Última viagem do trem suburbano

Hoje, 13 de fevereiro de 2021, o trem ferroviário recolhe os últimos corpos. As portas emperradas da locomotiva se fecham para sempre...

Vai despejando famílias, fechando encruzilhadas com tapume,

silenciando o mar de marisqueiras e das casinhas nas encostas...

Estão proibidos vendedores de peixe, picolé, bolinho de carimã, água mineral, sonhos e esperanças...

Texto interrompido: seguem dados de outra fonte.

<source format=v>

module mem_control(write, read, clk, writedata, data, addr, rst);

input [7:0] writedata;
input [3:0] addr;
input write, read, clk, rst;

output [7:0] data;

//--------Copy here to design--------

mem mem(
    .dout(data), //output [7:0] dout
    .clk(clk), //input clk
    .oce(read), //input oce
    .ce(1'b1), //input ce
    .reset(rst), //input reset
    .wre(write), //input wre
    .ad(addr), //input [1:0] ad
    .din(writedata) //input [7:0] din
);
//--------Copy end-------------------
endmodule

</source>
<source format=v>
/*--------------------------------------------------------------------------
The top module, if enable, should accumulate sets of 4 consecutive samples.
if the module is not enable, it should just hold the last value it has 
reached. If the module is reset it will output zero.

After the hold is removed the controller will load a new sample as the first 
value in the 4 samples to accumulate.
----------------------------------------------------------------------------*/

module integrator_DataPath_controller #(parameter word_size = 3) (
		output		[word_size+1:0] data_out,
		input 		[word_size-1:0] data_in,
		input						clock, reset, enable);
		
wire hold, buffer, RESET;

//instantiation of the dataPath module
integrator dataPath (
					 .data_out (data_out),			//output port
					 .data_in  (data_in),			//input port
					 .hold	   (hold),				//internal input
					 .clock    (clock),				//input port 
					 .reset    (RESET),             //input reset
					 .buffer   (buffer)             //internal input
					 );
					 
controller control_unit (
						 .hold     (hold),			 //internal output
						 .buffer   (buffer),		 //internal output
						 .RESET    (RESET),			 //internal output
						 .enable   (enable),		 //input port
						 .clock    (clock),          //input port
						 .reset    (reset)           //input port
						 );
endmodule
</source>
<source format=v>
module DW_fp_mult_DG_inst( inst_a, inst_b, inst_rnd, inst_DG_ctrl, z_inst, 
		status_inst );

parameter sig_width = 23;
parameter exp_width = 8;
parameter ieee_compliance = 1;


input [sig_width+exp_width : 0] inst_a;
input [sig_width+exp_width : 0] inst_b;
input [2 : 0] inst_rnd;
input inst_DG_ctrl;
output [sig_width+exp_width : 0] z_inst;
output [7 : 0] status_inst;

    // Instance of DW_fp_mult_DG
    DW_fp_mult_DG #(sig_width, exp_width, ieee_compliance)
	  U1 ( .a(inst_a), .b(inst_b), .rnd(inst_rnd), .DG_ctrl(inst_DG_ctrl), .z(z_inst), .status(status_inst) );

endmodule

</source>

O trem descarrila as pernas finas de José, as sandálias de dona Lindu, as mãos calejadas dos mestres e mestras de nossas memórias...

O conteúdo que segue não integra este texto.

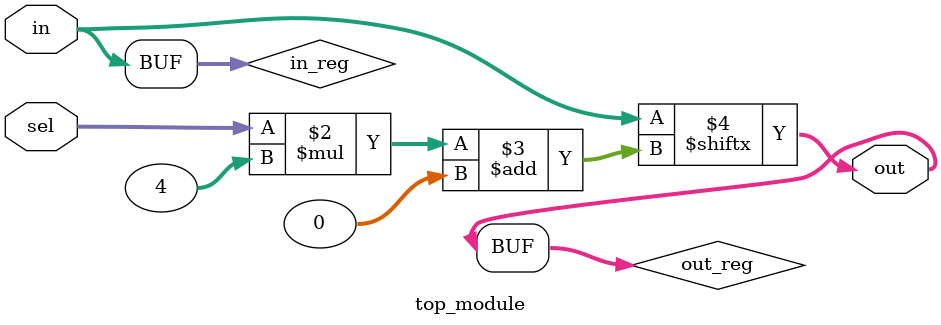
<source format=sv>
module top_module (
	input [1023:0] in,
	input [7:0] sel,
	output [3:0] out
);

reg [1023:0] in_reg;
reg [3:0] out_reg;

always @(*) begin
  in_reg = in;
  out_reg = in_reg[sel*4 +: 4];
end

assign out = out_reg;

endmodule

</source>
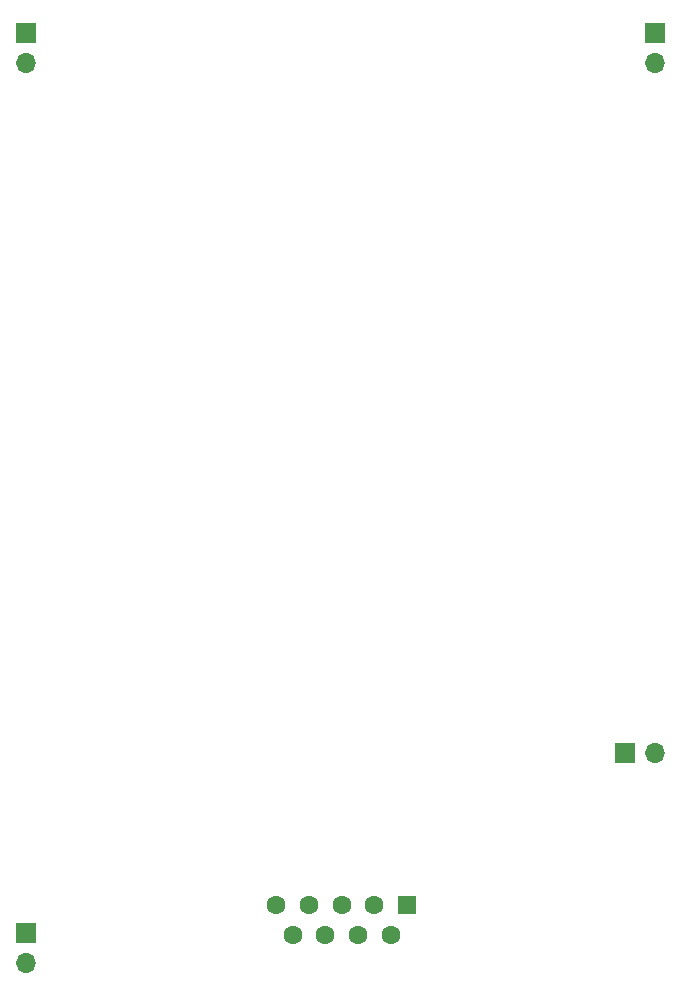
<source format=gbr>
G04 #@! TF.GenerationSoftware,KiCad,Pcbnew,5.1.5-52549c5~84~ubuntu18.04.1*
G04 #@! TF.CreationDate,2020-02-18T11:51:06+01:00*
G04 #@! TF.ProjectId,test,74657374-2e6b-4696-9361-645f70636258,rev?*
G04 #@! TF.SameCoordinates,Original*
G04 #@! TF.FileFunction,Copper,L2,Bot*
G04 #@! TF.FilePolarity,Positive*
%FSLAX46Y46*%
G04 Gerber Fmt 4.6, Leading zero omitted, Abs format (unit mm)*
G04 Created by KiCad (PCBNEW 5.1.5-52549c5~84~ubuntu18.04.1) date 2020-02-18 11:51:06*
%MOMM*%
%LPD*%
G04 APERTURE LIST*
%ADD10R,1.600000X1.600000*%
%ADD11C,1.600000*%
%ADD12R,1.700000X1.700000*%
%ADD13O,1.700000X1.700000*%
G04 APERTURE END LIST*
D10*
X88350000Y-136007580D03*
D11*
X85580000Y-136007580D03*
X82810000Y-136007580D03*
X80040000Y-136007580D03*
X77270000Y-136007580D03*
X86965000Y-138547580D03*
X84195000Y-138547580D03*
X81425000Y-138547580D03*
X78655000Y-138547580D03*
D12*
X56100000Y-62200000D03*
D13*
X56100000Y-64740000D03*
D12*
X56100000Y-138400000D03*
D13*
X56100000Y-140940000D03*
X109300000Y-64740000D03*
D12*
X109300000Y-62200000D03*
D13*
X109300000Y-123160000D03*
D12*
X106760000Y-123160000D03*
M02*

</source>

O trem segue desgovernado, aos solavancos, derrubando muretas, telhas de Eternit, deixando goteiras e lágrimas de saudade... Pelo caminho, destrói casebres, sub empregos, utopias...

Os trilhos rangem e a luz vermelha sinaliza parada obrigatória, não importa o sangue dos ferroviários, o suor da espera na estação.

Sem velas, sem velório, a estrada de ferro se enferruja e é sepultada.

Os trilhos se fecham como ostras, vomitam moedas de cinquenta centavos,

sua fome agora custa quatro reais e vinte...

É preciso abrir caminho para a modernidade, para o trem que voa feito borboleta. Mas nele não cabe pobreza, não cabe negritude, não cabe ancestralidade.